By reducing manual steps, IEC eliminates much of the manpower required for product lifecycle management, environmental compliance, and quote development. The commercial quote team, purchasing staff and program managers can now find information they need for themselves, eliminating laborious back and forth communications. Direct access to PCN notifications going to the engineering documentation center, which acts on that information, has eliminated three levels of communication steps and gets information to the right staff at the right time, no matter where they are located.
"S&P Global solutions are acting as additional staff members for us – probably at least five extra heads," Biletnikoff said. "In manpower savings, we're seeing about five times our return on investment."

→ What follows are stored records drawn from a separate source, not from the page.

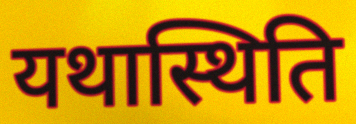
यथास्थिति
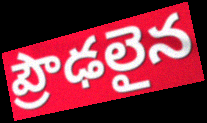
ప్రౌఢలైన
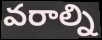
వరాల్ని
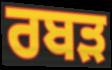
ਰਬੜ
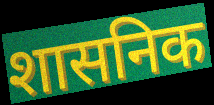
शासनिक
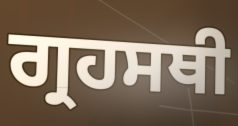
ਗ੍ਰਹਸਥੀ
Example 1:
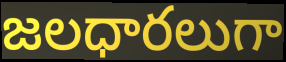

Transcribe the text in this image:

జలధారలుగా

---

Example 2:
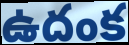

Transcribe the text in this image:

ఉదంక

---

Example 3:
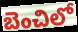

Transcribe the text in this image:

బెంచిలో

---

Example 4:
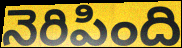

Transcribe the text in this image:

నెరిపింది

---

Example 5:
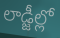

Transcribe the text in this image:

లాడ్జీల్లో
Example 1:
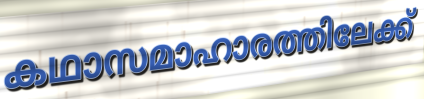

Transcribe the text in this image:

കഥാസമാഹാരത്തിലേക്ക്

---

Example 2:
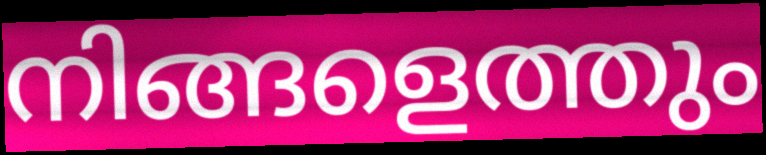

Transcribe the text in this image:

നിങ്ങളെത്തും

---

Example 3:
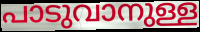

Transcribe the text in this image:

പാടുവാനുള്ള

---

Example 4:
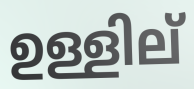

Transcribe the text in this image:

ഉള്ളില്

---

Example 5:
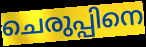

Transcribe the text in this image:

ചെരുപ്പിനെ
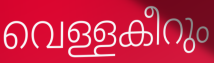
വെള്ളകീറും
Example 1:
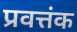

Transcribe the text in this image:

प्रवत्तंक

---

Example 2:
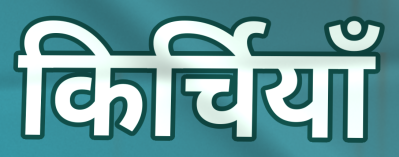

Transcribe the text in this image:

किर्चियाँ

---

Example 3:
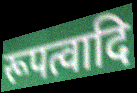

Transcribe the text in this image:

रूपत्वादि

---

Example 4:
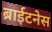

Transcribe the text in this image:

ब्राईटनेस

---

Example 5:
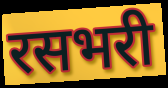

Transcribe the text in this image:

रसभरी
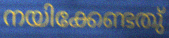
നയിക്കേണ്ടതു്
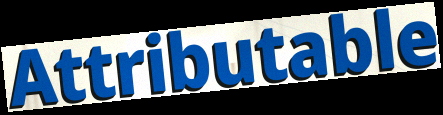
Attributable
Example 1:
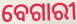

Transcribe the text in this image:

ବେଗାରୀ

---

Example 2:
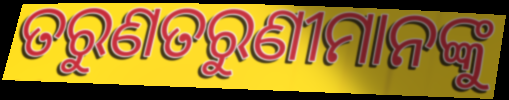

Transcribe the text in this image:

ତରୁଣତରୁଣୀମାନଙ୍କୁ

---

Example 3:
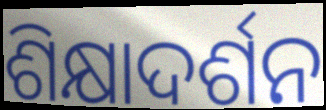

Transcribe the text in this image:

ଶିକ୍ଷାଦର୍ଶନ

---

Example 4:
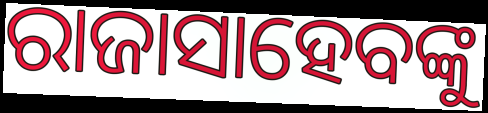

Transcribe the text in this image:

ରାଜାସାହେବଙ୍କୁ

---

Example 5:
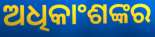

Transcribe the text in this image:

ଅଧିକାଂଶଙ୍କର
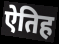
ऐतिह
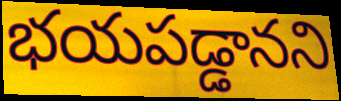
భయపడ్డానని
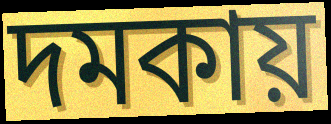
দমকায়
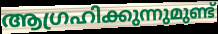
ആഗ്രഹിക്കുന്നുമുണ്ട്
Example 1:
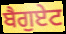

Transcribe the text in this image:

ਬੈਗੁਏਟ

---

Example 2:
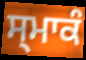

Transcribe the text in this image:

ਸ੍ਮਾਕੰ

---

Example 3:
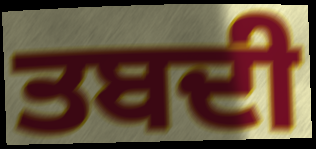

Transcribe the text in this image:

ਤਬਦੀ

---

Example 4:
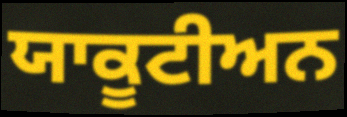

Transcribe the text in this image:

ਯਾਕੂਟੀਅਨ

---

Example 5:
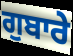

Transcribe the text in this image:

ਗੁਬਾਰੇ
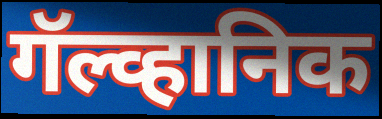
गॅल्व्हानिक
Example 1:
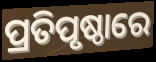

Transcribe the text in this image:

ପ୍ରତିପୃଷ୍ଠାରେ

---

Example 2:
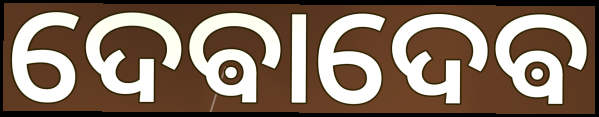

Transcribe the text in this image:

ଦେଵାଦେଵ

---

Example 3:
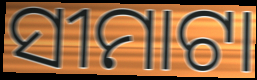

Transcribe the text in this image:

ସୀମାଟା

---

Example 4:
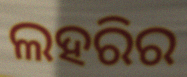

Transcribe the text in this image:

ଲହରିର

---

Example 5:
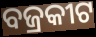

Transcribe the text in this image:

ବଜ୍ରକୀଟ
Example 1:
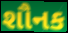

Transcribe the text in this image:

શૌનક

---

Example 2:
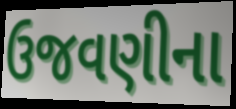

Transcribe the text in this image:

ઉજવણીના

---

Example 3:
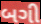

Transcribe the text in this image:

બગી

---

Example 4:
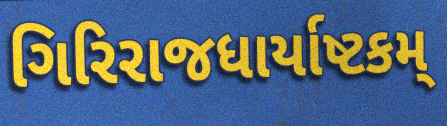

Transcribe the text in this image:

ગિરિરાજધાર્યાષ્ટકમ્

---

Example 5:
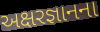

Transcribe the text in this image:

અક્ષરજ્ઞાનના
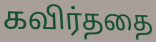
கவிர்ததை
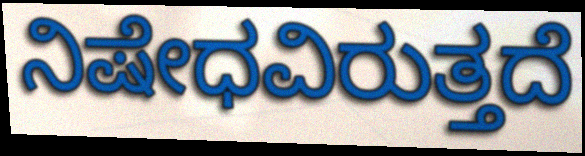
ನಿಷೇಧವಿರುತ್ತದೆ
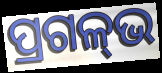
ପ୍ରଗଳ୍‌ଭ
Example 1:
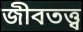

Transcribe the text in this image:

জীবতত্ত্ব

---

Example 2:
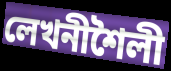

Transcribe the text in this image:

লেখনীশৈলী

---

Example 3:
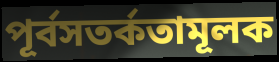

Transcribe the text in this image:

পূর্বসতর্কতামূলক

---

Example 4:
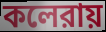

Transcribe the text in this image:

কলেরায়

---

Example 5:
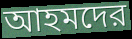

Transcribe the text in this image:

আহমদের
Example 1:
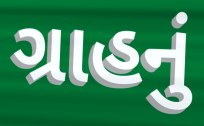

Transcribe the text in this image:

ગ્રાહનું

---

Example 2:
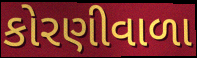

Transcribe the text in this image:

કોરણીવાળા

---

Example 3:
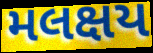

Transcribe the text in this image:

મલક્ષય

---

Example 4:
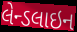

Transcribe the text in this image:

લેન્ડલાઇન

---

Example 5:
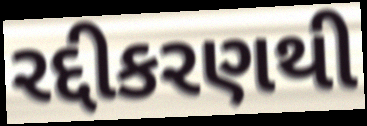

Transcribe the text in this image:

રદ્દીકરણથી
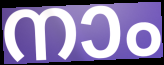
നാം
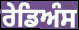
ਰੇਡਿਅੰਸ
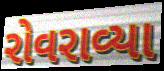
રોવરાવ્યા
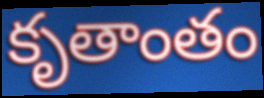
కృతాంతం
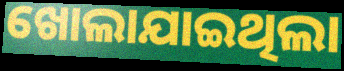
ଖୋଲାଯାଇଥିଲା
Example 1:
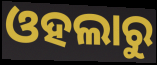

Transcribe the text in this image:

ଓହଲାରୁ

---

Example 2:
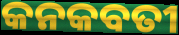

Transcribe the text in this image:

କନକବତୀ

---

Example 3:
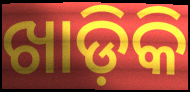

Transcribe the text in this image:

ଖାଡ଼ିକି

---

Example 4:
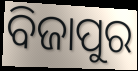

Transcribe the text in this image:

ବିଜାପୁର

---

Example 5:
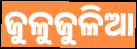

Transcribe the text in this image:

ଜୁଳୁଜୁଳିଆ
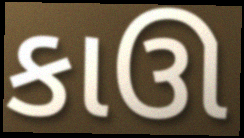
કાઊ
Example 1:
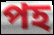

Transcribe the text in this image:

পহ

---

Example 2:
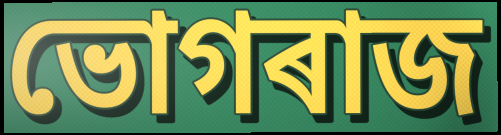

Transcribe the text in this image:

ভোগৰাজ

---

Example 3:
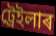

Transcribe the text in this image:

ট্ৰেইলাৰ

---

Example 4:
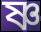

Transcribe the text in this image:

ষ্ণ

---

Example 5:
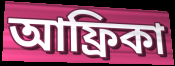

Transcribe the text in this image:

আফ্ৰিকা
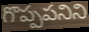
గొప్పపనిని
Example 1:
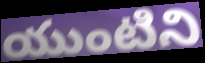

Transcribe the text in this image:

యుంటిని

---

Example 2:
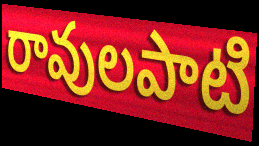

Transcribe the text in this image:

రావులపాటి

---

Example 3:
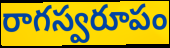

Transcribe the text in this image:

రాగస్వరూపం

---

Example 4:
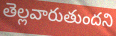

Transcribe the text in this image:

తెల్లవారుతుందని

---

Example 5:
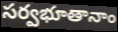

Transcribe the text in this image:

సర్వభూతానాం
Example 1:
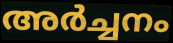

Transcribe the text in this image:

അർച്ചനം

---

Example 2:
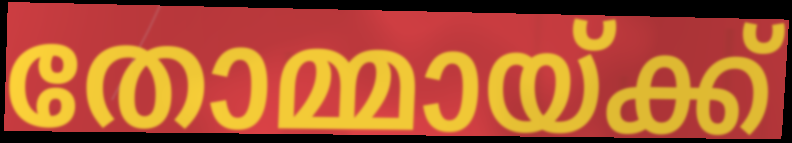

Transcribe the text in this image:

തോമ്മായ്ക്ക്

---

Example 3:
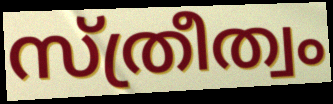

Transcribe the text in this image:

സ്ത്രീത്വം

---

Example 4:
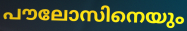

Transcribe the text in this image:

പൗലോസിനെയും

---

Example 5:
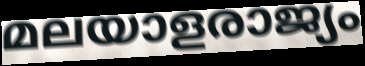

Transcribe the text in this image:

മലയാളരാജ്യം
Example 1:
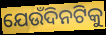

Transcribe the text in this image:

ଯେଉଁଦିନଟିକୁ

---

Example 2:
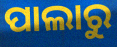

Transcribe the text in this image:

ପାଲାରୁ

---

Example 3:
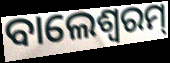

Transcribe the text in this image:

ବାଲେଶ୍ବରମ୍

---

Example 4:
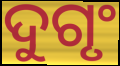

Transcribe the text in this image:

ଦୁଗୃଂ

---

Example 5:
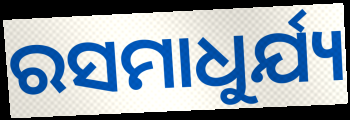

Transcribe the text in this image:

ରସମାଧୁର୍ଯ୍ୟ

Changing the Conversation with Customers
Having accurate, current bill of materials information also changes the dynamic with the company's prospects and current customers, who look to IEC to help them reduce risk and keep costs down. Phil Tippens, IEC's Component Engineer, has been the S&P Global go-to resource to address, support and resolve issues and questions surrounding components. In fact, with an extended view into BOM availability, the company has become more of a trusted advisor to its customers in regard to improving their supply chain readiness and safeguarding against potential end-of-life and compliance issues for their products. As a result, engineering redesign services have become an improved revenue stream for IEC.
"When you're talking about high reliability markets, risk mitigation is at the forefront of every conversation we have with prospects and customers. Our customers rely on us to be a traffic light, to let them know the health of their bill of materials," Biletnikoff said. "S&P Global is one of our top three strategic advantages to stay competitive. Essentially, we're providing our customers an insurance policy. By understanding – very acutely – product lifecycle, we can collaborate with our customers on their products and design."